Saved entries
________________________________________

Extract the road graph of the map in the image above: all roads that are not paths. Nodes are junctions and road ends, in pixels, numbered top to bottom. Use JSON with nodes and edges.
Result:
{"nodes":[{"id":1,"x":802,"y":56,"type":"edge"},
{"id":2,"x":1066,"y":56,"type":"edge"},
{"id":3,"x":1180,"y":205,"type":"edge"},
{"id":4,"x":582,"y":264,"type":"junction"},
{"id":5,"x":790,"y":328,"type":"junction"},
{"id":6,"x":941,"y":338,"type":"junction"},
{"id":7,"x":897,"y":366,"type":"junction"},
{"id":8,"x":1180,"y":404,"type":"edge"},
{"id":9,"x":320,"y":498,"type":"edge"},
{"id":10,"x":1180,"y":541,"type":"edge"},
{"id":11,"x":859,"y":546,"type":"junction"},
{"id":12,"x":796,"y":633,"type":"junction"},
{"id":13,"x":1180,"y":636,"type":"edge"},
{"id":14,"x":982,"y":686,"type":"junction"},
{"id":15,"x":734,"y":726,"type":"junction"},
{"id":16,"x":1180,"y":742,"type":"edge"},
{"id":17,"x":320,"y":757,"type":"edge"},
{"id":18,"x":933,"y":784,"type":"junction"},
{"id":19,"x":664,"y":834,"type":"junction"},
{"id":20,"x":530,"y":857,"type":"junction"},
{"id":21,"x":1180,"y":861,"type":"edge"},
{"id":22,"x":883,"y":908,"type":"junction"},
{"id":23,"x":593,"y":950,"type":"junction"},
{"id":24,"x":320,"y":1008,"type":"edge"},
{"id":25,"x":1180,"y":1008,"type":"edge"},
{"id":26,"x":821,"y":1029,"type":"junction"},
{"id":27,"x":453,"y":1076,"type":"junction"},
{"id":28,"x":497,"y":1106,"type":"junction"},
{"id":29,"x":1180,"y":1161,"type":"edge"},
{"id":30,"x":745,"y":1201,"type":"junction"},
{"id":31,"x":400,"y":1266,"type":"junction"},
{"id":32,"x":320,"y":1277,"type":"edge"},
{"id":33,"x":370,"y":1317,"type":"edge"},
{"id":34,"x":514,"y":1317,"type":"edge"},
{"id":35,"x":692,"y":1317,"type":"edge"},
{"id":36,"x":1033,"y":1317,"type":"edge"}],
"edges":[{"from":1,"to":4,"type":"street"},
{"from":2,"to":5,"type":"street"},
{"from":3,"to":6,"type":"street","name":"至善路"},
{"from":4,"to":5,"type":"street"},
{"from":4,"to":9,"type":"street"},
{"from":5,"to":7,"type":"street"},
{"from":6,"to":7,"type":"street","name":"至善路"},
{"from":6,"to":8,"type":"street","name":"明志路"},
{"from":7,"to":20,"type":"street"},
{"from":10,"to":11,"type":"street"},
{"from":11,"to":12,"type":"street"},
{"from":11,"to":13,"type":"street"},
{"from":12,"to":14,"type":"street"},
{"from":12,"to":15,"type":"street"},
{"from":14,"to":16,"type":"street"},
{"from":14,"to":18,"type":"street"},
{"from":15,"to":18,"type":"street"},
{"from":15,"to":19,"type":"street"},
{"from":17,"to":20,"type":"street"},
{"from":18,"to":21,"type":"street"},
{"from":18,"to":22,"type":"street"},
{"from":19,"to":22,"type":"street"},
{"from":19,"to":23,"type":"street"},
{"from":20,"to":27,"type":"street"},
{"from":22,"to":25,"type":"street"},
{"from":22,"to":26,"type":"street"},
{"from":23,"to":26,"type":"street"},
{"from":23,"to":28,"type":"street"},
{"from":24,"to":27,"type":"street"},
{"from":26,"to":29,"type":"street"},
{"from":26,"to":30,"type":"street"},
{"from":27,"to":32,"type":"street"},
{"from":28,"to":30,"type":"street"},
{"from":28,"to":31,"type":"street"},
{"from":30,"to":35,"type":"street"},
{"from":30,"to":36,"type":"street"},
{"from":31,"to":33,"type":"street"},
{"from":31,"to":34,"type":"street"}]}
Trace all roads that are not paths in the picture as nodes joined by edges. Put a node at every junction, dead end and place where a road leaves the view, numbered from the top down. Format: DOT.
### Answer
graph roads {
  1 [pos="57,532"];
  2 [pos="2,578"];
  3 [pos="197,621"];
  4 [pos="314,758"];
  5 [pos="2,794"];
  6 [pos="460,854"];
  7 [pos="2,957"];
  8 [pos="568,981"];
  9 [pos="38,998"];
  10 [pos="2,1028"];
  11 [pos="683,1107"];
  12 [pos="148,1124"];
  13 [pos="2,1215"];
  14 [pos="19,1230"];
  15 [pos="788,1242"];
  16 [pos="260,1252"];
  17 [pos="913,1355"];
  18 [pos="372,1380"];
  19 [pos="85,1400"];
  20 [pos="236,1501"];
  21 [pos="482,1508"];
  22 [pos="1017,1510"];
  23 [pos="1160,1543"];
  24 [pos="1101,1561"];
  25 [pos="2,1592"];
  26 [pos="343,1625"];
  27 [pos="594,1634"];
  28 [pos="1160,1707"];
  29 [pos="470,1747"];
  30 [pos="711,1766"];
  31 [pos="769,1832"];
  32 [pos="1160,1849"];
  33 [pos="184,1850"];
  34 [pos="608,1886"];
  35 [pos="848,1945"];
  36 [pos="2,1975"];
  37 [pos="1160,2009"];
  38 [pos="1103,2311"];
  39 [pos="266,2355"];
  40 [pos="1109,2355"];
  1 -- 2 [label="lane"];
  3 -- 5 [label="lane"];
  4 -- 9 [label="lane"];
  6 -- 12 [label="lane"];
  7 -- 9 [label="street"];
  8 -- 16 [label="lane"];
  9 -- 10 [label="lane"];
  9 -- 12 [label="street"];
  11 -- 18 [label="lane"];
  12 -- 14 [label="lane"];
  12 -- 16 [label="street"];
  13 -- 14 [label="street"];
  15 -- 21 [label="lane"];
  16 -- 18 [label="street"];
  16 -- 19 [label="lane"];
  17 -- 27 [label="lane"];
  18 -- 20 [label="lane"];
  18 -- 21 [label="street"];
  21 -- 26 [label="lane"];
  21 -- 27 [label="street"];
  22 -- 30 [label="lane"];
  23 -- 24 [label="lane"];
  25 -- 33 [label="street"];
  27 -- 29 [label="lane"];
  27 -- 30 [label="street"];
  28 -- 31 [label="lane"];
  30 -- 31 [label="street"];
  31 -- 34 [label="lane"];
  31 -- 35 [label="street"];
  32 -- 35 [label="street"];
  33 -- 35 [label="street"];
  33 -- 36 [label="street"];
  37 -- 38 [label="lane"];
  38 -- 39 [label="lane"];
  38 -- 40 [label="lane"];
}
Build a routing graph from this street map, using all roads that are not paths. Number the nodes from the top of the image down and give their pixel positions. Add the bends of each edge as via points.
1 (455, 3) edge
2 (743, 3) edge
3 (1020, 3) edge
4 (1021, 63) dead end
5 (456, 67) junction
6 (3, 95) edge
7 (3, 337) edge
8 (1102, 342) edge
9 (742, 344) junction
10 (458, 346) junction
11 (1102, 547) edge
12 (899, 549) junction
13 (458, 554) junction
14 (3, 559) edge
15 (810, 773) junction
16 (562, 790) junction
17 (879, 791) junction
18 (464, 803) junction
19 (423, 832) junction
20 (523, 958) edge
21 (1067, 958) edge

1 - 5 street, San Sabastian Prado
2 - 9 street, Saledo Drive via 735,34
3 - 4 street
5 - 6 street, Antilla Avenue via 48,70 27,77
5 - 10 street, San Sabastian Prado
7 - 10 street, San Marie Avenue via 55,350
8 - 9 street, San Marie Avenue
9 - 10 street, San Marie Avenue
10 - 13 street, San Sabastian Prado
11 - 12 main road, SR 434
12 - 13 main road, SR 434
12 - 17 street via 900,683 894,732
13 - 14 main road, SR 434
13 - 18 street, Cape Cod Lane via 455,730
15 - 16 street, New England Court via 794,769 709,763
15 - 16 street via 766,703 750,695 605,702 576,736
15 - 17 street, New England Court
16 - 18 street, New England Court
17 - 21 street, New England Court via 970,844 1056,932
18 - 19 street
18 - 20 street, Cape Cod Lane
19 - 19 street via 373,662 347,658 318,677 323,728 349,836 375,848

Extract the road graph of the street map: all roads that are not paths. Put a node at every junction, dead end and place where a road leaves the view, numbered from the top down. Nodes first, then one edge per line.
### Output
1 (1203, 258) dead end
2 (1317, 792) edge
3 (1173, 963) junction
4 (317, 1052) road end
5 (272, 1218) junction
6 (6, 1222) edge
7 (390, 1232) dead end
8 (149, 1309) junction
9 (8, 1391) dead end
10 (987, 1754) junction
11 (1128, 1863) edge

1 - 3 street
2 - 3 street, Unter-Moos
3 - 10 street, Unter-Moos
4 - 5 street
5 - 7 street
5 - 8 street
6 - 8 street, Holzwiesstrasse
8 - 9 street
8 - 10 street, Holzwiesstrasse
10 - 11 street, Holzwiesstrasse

________________________________________

=== TASK DIRECTIONS ===
Copy every line above that holds the word "where".

=== RESPONSE ===
Trace all roads that are not paths in the picture as nodes joined by edges. Put a node at every junction, dead end and place where a road leaves the view, numbered from the top down. Format: DOT.
Extract the road graph of the street map: all roads that are not paths. Put a node at every junction, dead end and place where a road leaves the view, numbered from the top down. Nodes first, then one edge per line.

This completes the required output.